Cerita di Balik Penciptaan Rekor Dunia Tari Kolosal dengan Peserta 1.550 Penari Kipas
SEMARANG, iNewsSemarang.id – Solo Menari 2026 menjadi saksi penciptaan rekor dunia tari kolosal Aku Kipas dengan peserta 1.550 penari kipas. Rekor tersebut tercatat dalam Lembaga Prestasi Indonesia Dunia (Leprid).
Penciptaan rekor baru tari kolosal di ajang Solo Menari dalam rangka memperingati Hari Tari Sedunia ini digelar di kawasan Pasar Gede, Jalan Arifin dan Jalan Jenderal Sudirman, Kota Solo pada Rabu (29/4/2026).

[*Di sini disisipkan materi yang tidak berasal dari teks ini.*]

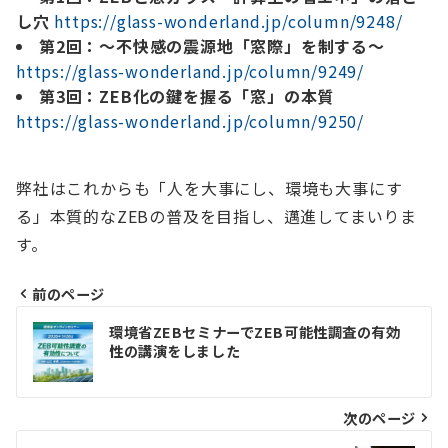
し穴
https://glass-wonderland.jp/column/9248/
第2回：～不快感の震源地「窓際」を制する～
https://glass-wonderland.jp/column/9249/
第3回：ZEB化の鍵を握る「窓」の本質
https://glass-wonderland.jp/column/9250/
弊社はこれからも「人を大事にし、環境も大事にす
る」本質的なZEBの普及を目指し、邁進してまいりま
す。
前のページ
投
環境省ZEBセミナーでZEB可能性調査の有効
稿
性の講演をしました
ナ
ビ
次のページ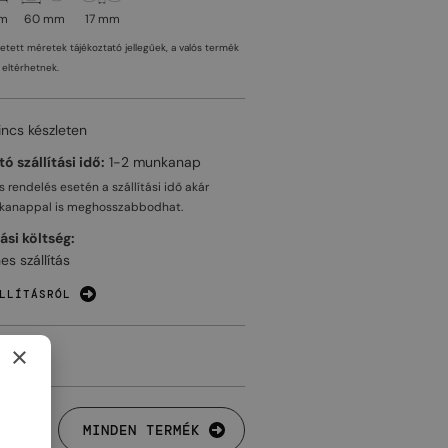
mm
60 mm
17 mm
tetett méretek tájékoztató jellegűek, a valós termék
eltérhetnek.
incs készleten
ó szállítási idő:
1-2 munkanap
 rendelés esetén a szállítási idő akár
kanappal
is meghosszabbodhat.
tási költség:
es szállítás
LLÍTÁSRÓL
×
MINDEN TERMÉK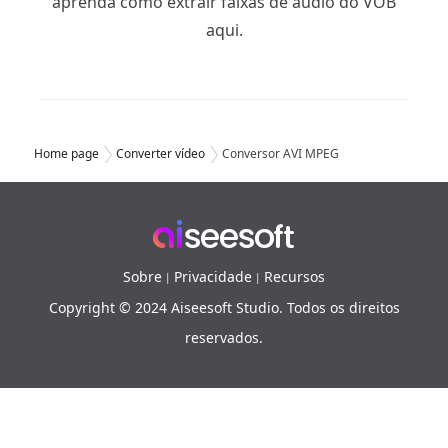
aprenda como extrair faixas de áudio do VOB
aqui.
Home page
Converter vídeo
Conversor AVI MPEG
Sobre
Privacidade
Recursos
|
|
Copyright © 2024 Aiseesoft Studio. Todos os direitos
reservados.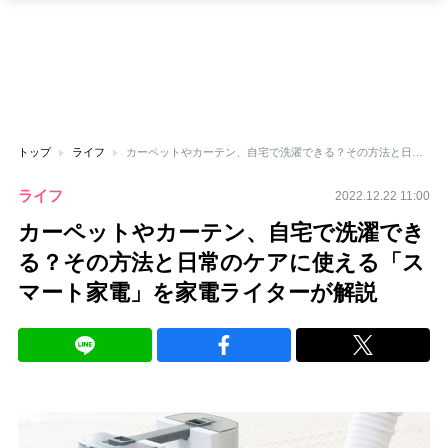
トップ
ライフ
カーペットやカーテン、自宅で洗濯できる？その方法と日常のケアに使える「スマート家電」を家電ライターが解説
ライフ
2022.12.22 11:00
カーペットやカーテン、自宅で洗濯でき
る？その方法と日常のケアに使える「ス
マート家電」を家電ライターが解説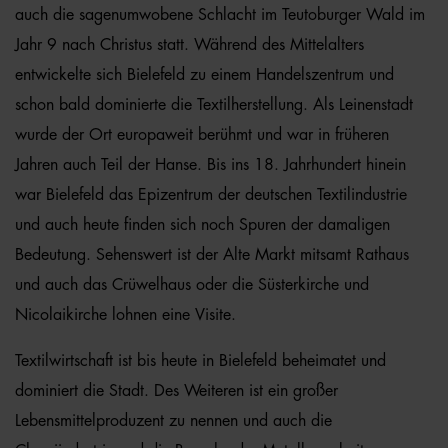
auch die sagenumwobene Schlacht im Teutoburger Wald im
Jahr 9 nach Christus statt. Während des Mittelalters
entwickelte sich Bielefeld zu einem Handelszentrum und
schon bald dominierte die Textilherstellung. Als Leinenstadt
wurde der Ort europaweit berühmt und war in früheren
Jahren auch Teil der Hanse. Bis ins 18. Jahrhundert hinein
war Bielefeld das Epizentrum der deutschen Textilindustrie
und auch heute finden sich noch Spuren der damaligen
Bedeutung. Sehenswert ist der Alte Markt mitsamt Rathaus
und auch das Crüwelhaus oder die Süsterkirche und
Nicolaikirche lohnen eine Visite.
Textilwirtschaft ist bis heute in Bielefeld beheimatet und
dominiert die Stadt. Des Weiteren ist ein großer
Lebensmittelproduzent zu nennen und auch die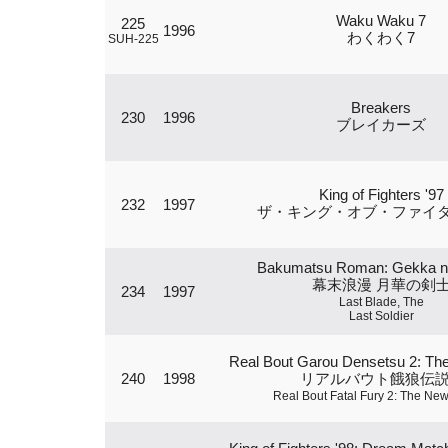
Waku Waku 7
225
1996
わくわく7
SUH-225
Breakers
230
1996
ブレイカーズ
King of Fighters '97
232
1997
ザ・キング・オブ・ファイター
Bakumatsu Roman: Gekka n
幕末浪漫 月華の剣
234
1997
Last Blade, The
Last Soldier
Real Bout Garou Densetsu 2: T
240
1998
リアルバウト餓狼伝説
Real Bout Fatal Fury 2: The N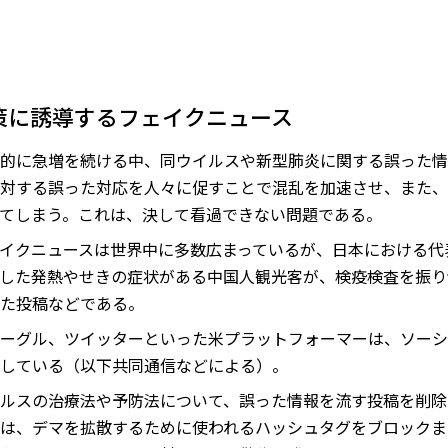
策に誘導するフェイクニュース
的に急増を続ける中、同ウイルスや新型肺炎に関する誤った情
対する誤った対応を人々に促すことで混乱を加速させ、また、
てしまう。これは、決して看過できない問題である。
ェイクニュースは世界中に多数広まっているが、日本における
した発熱やせきの症状がある中国人観光客が、検疫検査を振り
た投稿などである。
ーグル、ツイッターといった米プラットフォーマーは、ソーシ
している（以下共同通信などによる）。
ルスの治療法や予防法について、誤った情報を流す投稿を削除
は、デマを拡散するために使われるハッシュタグをブロックま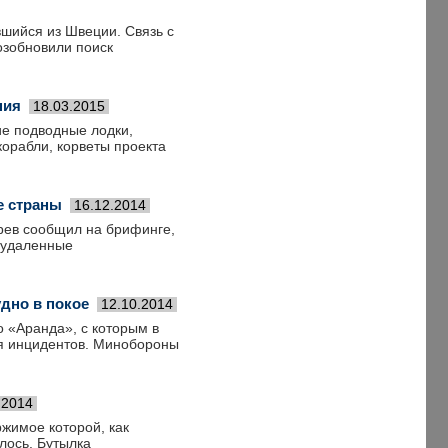
шийся из Швеции. Связь с
озобновили поиск
ния
18.03.2015
ие подводные лодки,
орабли, корветы проекта
е страны
16.12.2014
рев сообщил на брифинге,
 удаленные
дно в покое
12.10.2014
о «Аранда», с которым в
я инцидентов. Минобороны
.2014
жимое которой, как
лось. Бутылка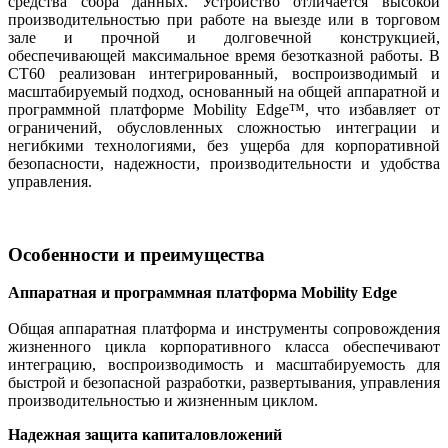
средства сбора данных. Устройство отличается высокой
производительностью при работе на выезде или в торговом
зале и прочной и долговечной конструкцией,
обеспечивающей максимальное время безотказной работы. В
CT60 реализован интегрированный, воспроизводимый и
масштабируемый подход, основанный на общей аппаратной и
программной платформе Mobility Edge™, что избавляет от
ограничений, обусловленных сложностью интеграции и
негибкими технологиями, без ущерба для корпоративной
безопасности, надежности, производительности и удобства
управления.
Особенности и преимущества
Аппаратная и программная платформа Mobility Edge
Общая аппаратная платформа и инструменты сопровождения
жизненного цикла корпоративного класса обеспечивают
интеграцию, воспроизводимость и масштабируемость для
быстрой и безопасной разработки, развертывания, управления
производительностью и жизненным циклом.
Надежная защита капиталовложений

Leprid pun memberikan penghargaan kepada Heru Mataya sebagai pemrakarsa, Pemerintah Kota Surakarta dan Dinas Pariwisata Pemkot Surakarta selaku penyelenggara, serta Museum Gubug Wayang sebagai pendukung.
Ada sosok yang ikut berperan dalam kesuksesan penyelenggaraan Solo Menari 2026 hingga terciptanya rekor dunia tari kolosal. Mereka adalah Kombes Pol Tri Suhartanto, penasihat Museum Gubug Wayang dan Heru Mataya, Direktur Program Solo Menari 2026.
Tri Suhartanto mengaku sangat bangga bisa menjadi bagian dari dalam kegiatan penciptaan Rekor Dunia Tari Kolosal Aku Kipas dengan peserta 1.550 penari kipas.

“Saya merasa terhormat karena dapat menjadi salah satu penerima penghargaan dari Lembaga Prestasi Indonesia-Dunia (Leprid) dalam rangka rekor Solo Menari 2026,” ungkapnya di Semarang, Sabtu (2/5/2026).
Dia menyebutkan Museum Gubug Wayang sudah menerima 89 penghargaan Leprid, dan pada hari ini mendapatkan penghargaan Leprid yang ke 90.
“Kami mengucapkan terima kasih kepada Leprid atas penghargaan yang diberikan, serta kepada Pemerintah Kota Surakarta atas dukungan dan komitmennya dalam memajukan kebudayaan. Kami meyakini bahwa budaya memiliki kekuatan yang luar biasa,” ujarnya.
Menurutnya, budaya mampu menyatukan perbedaan, membangun rasa memiliki, dan menciptakan harmoni sosial. Dalam konteks yang lebih luas, inilah fondasi penting dalam menjaga keamanan dan ketertiban masyarakat.
Penciptaan rekor ini, kata dia, bukan sekadar pencapaian angka, melainkan sebuah karya kolaboratif yang menunjukkan bahwa budaya memiliki kekuatan untuk menyatukan.
“Di balik ribuan penari yang bergerak serempak, terdapat nilai kebersamaan, disiplin, serta semangat gotong royong yang menjadi jati diri bangsa Indonesia,” tegas Kombes Tri Suhartanto.
Dia menilai, Surakarta (Solo) tidak hanya menjadi pusat pelestarian budaya, tetapi juga mampu menghadirkan inovasi yang menjadikan budaya tetap hidup, relevan, dan membanggakan di tingkat nasional bahkan dunia.